— Start of Given passage —
Understanding that Act 55 is not perfect, I believe the citizens of Pennsylvania, through their elected officials, should be able to decide the criteria for charity status and also have the ability to modify those standards as they see fit.
Due to this court decision, a number of charities have seen their property tax exemptions revoked by local taxing bodies and many other nonprofits statewide will be impacted as some local governments plan countywide reviews. This will result in widespread uncertainty and costly litigation as the criteria for purely public charity status is, again, left to the courts.
That's why I am spearheading legislation -- Senate Bill 4 -- alongside Senate President Pro Tempore Joe Scarnati to clarify that it is the exclusive role of the Legislature to write laws providing for the qualifications of institutions of purely public charity. The bill recently passed the Senate and awaits consideration by the House of Representatives.
To be clear: Senate Bill 4 would not change the criteria or standards for a purely public charity, nor would it limit a local government from challenging charity status.
The legislation does call for a constitutional amendment, which requires approval by the Legislature in two consecutive legislative sessions and by the citizens in a voter referendum.
So contrary to opposing arguments, there is no way to "fast track" this bill nor can it be said that my proposal is "Harrisburg as usual."
I believe our nonprofits and taxing authorities deserve a clear set of standards on which to base their charitable status decisions.
I also believe this legislation is necessary to avoid costly litigation which every tax-paying citizen in the commonwealth funds in one way or another.
Most importantly, my bill will allow the people of Pennsylvania to determine who sets the standards for purely public charities.
State Sen. Mike Brubaker, a Republican from Warwick Township, represents the 36th District.
— End of Given passage —
— Start of Rows —
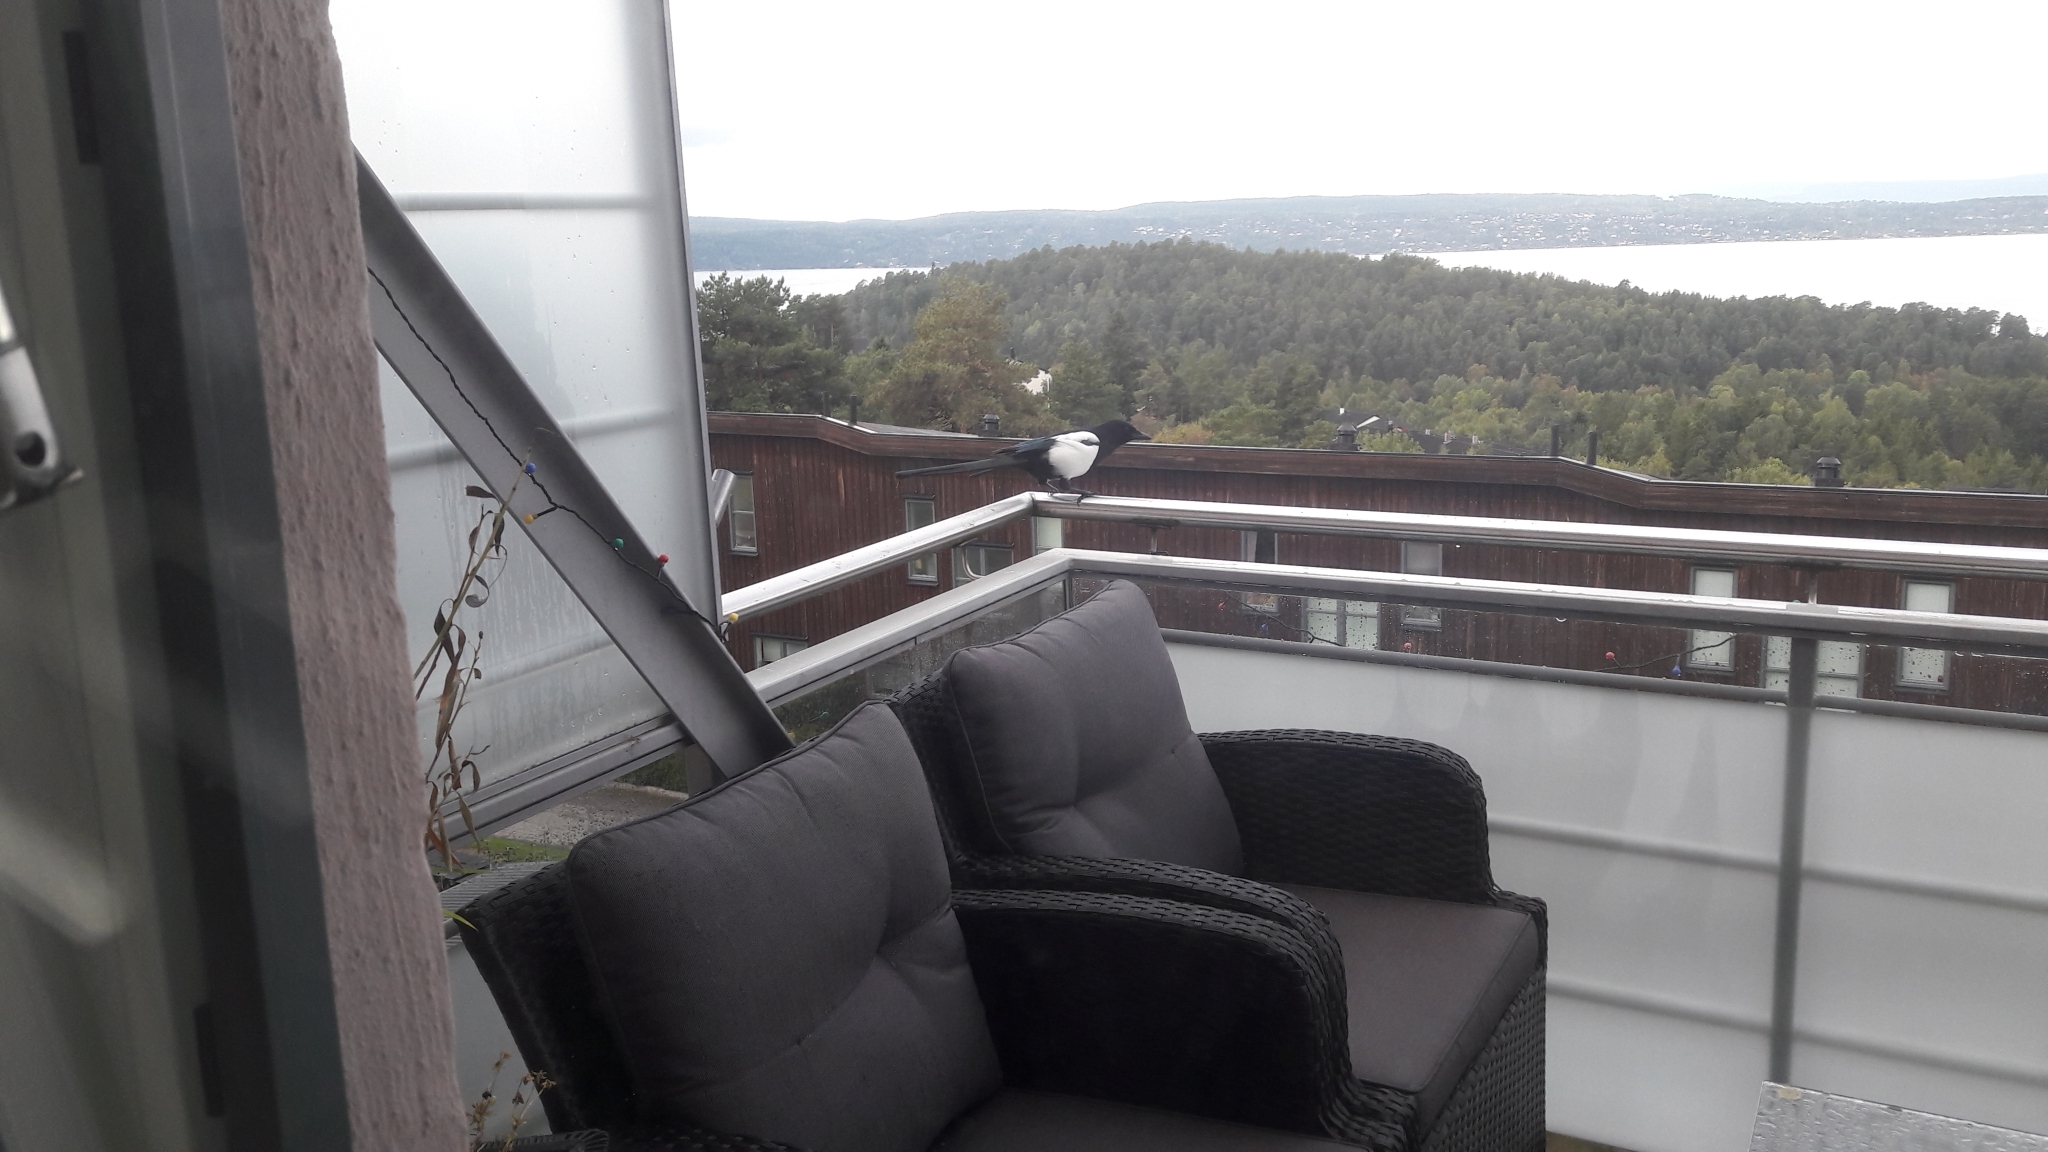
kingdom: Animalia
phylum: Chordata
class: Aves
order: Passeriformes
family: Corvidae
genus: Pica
— End of Rows —
— Start of Rows —
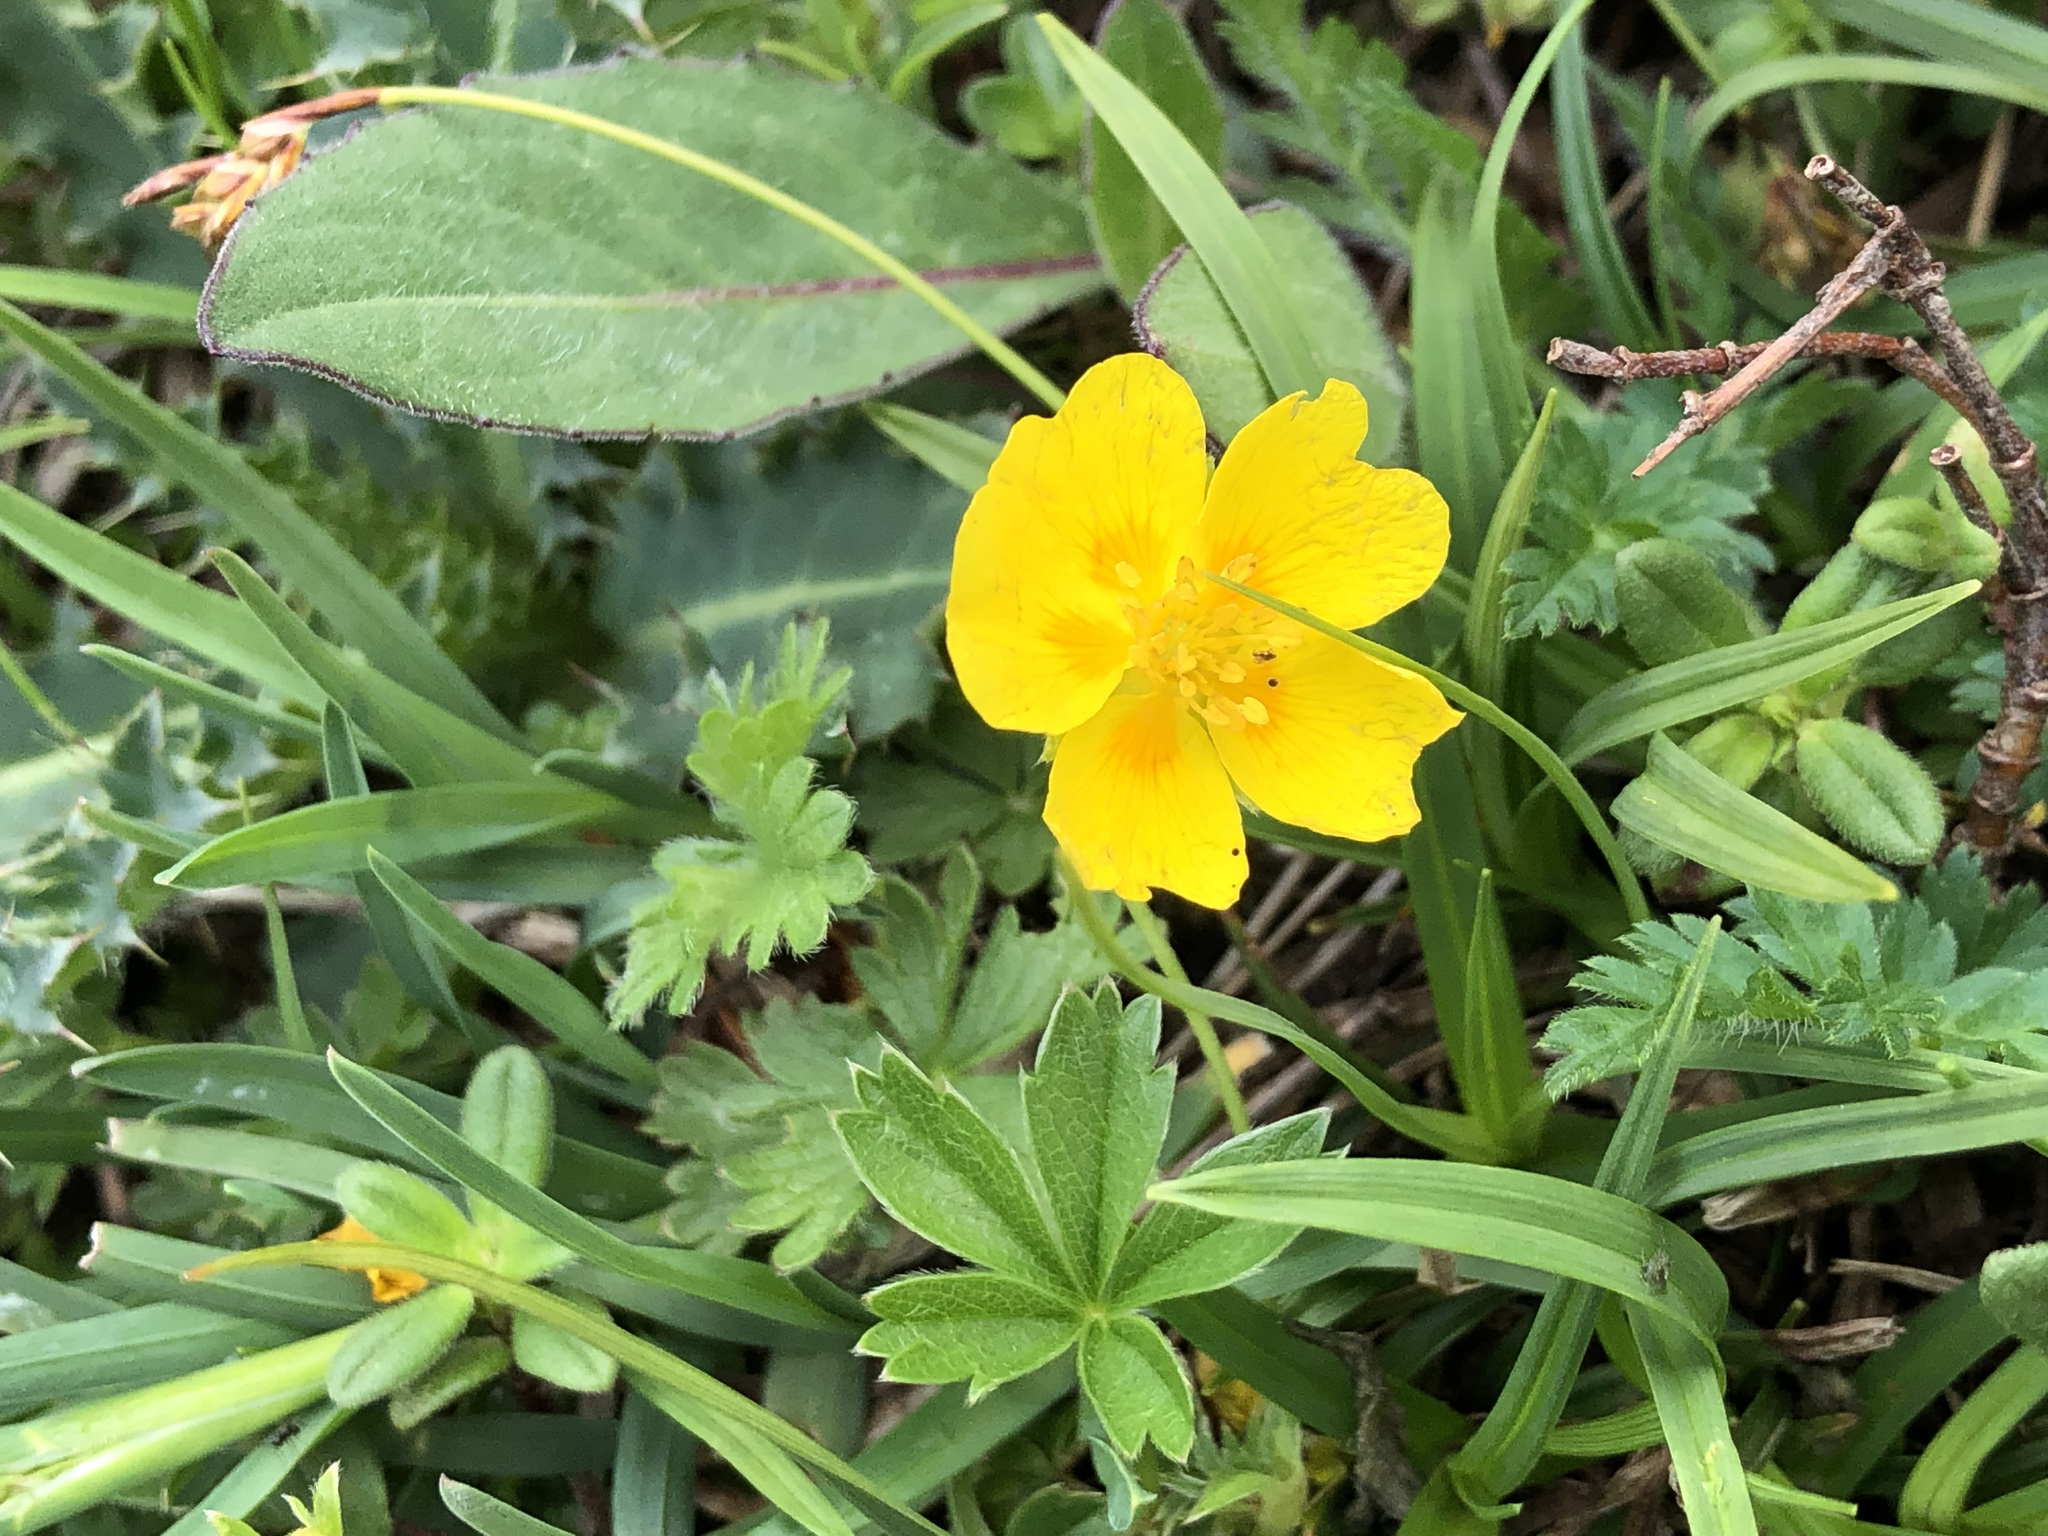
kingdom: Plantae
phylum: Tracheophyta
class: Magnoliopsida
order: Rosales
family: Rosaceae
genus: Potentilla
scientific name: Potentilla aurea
— End of Rows —
— Start of Rows —
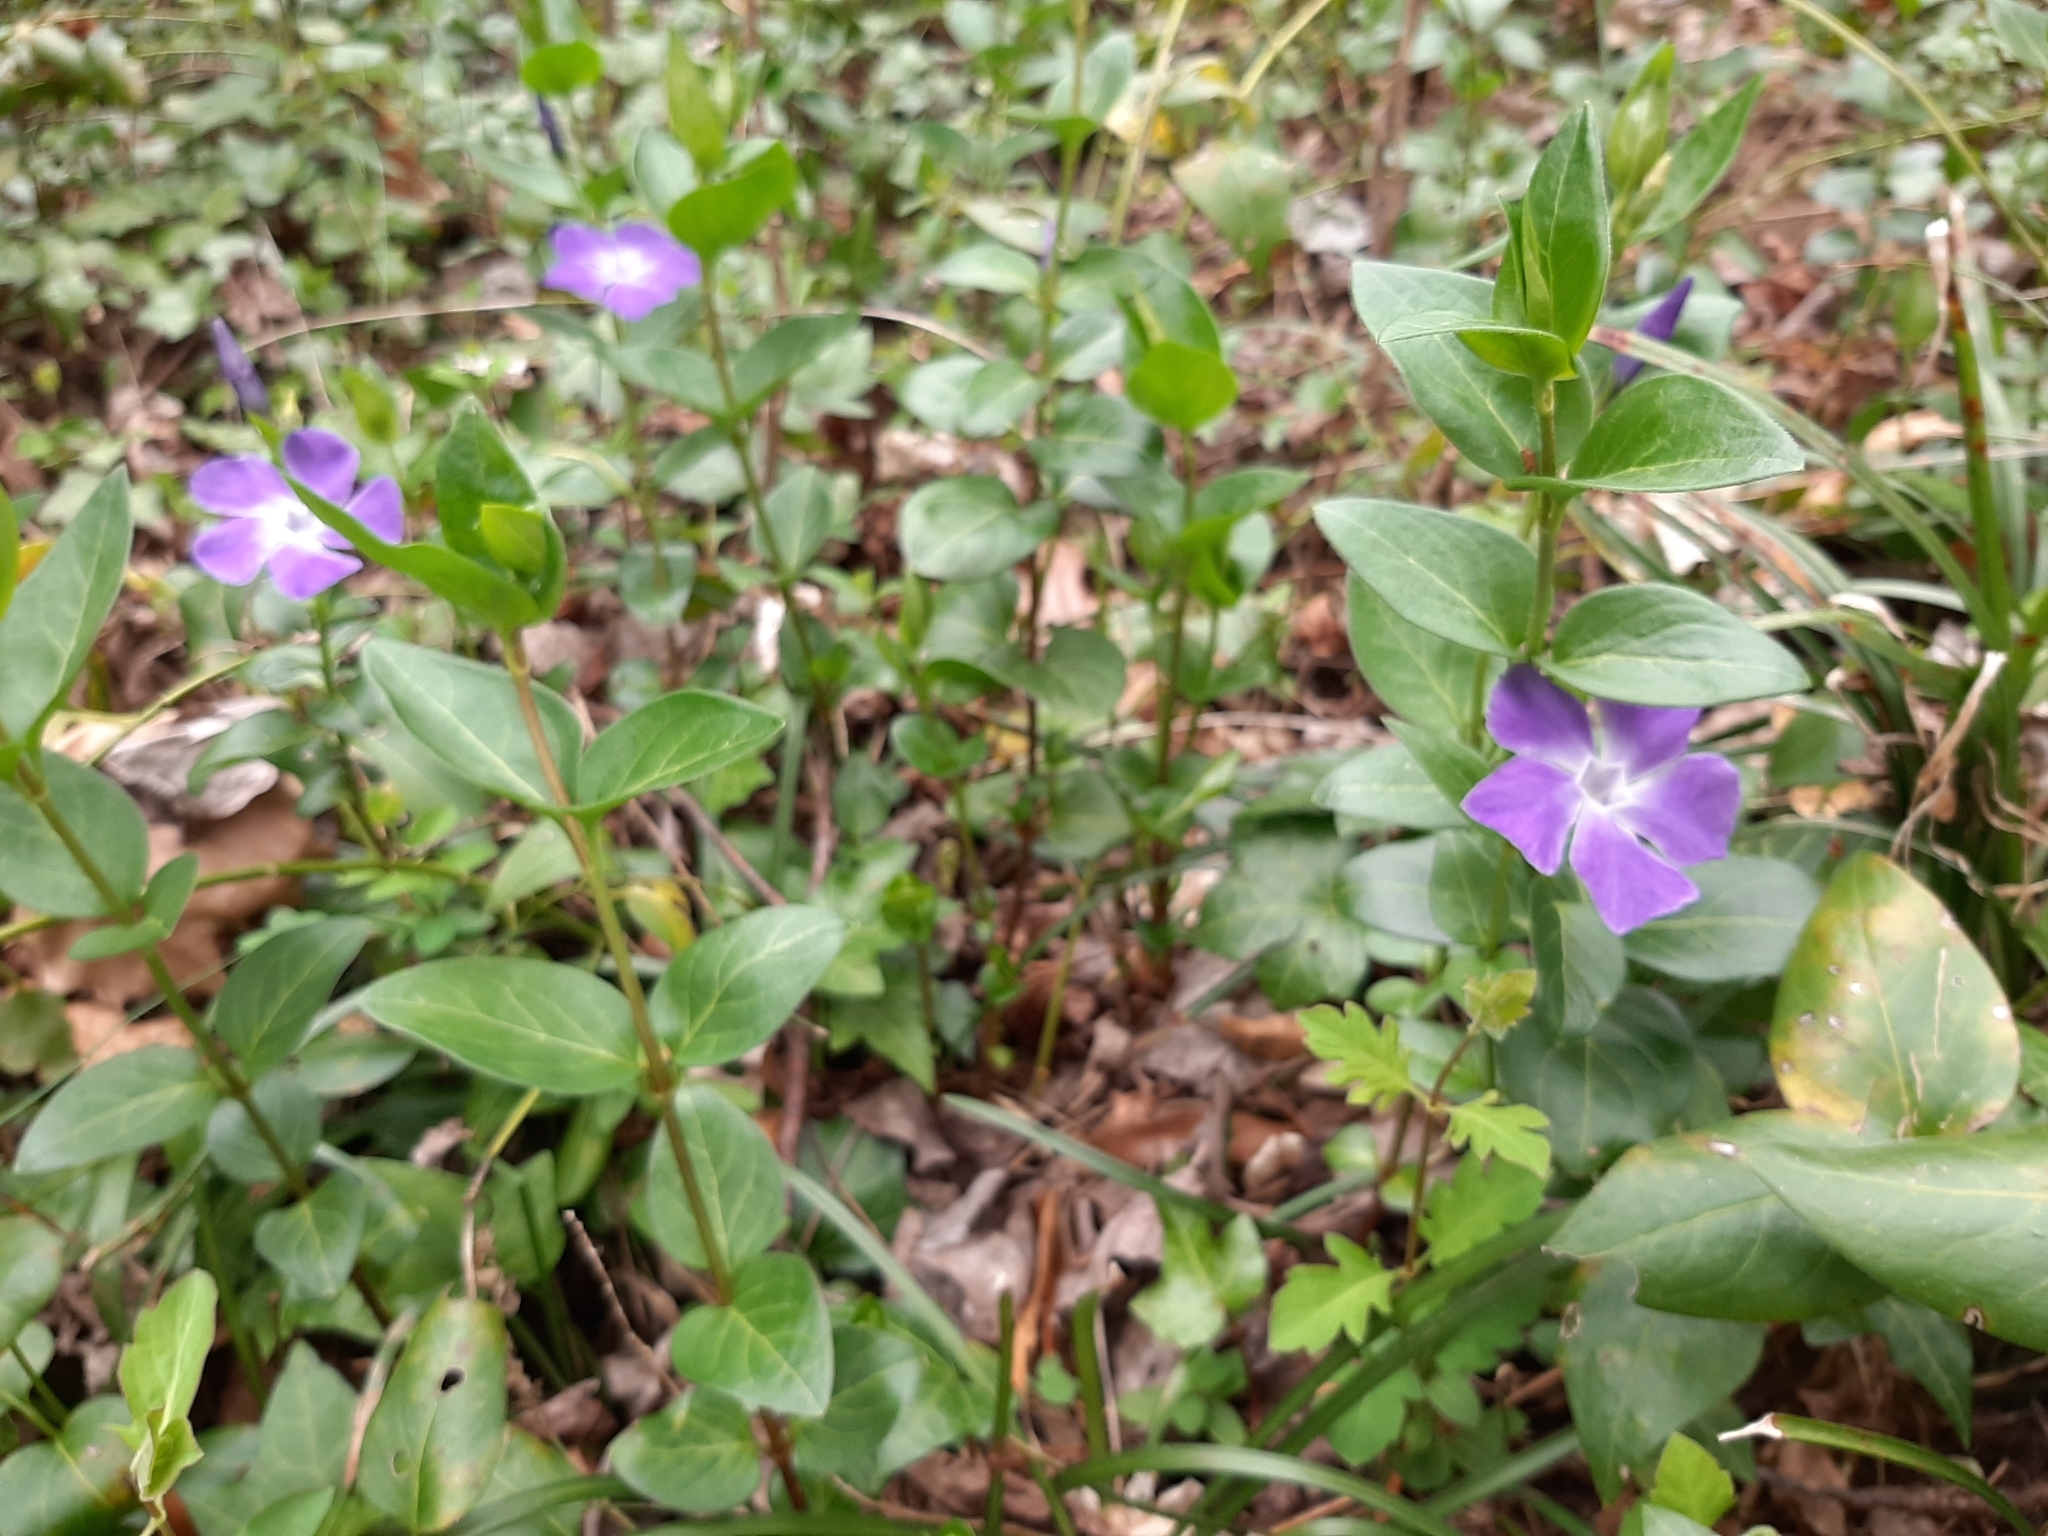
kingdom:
— End of Rows —
In the passage on Senate Bill 4, what approvals does a constitutional amendment require? The records have no connection to the passage on Senate Bill 4.

It requires approval by the Legislature in two consecutive legislative sessions and by the citizens in a voter referendum.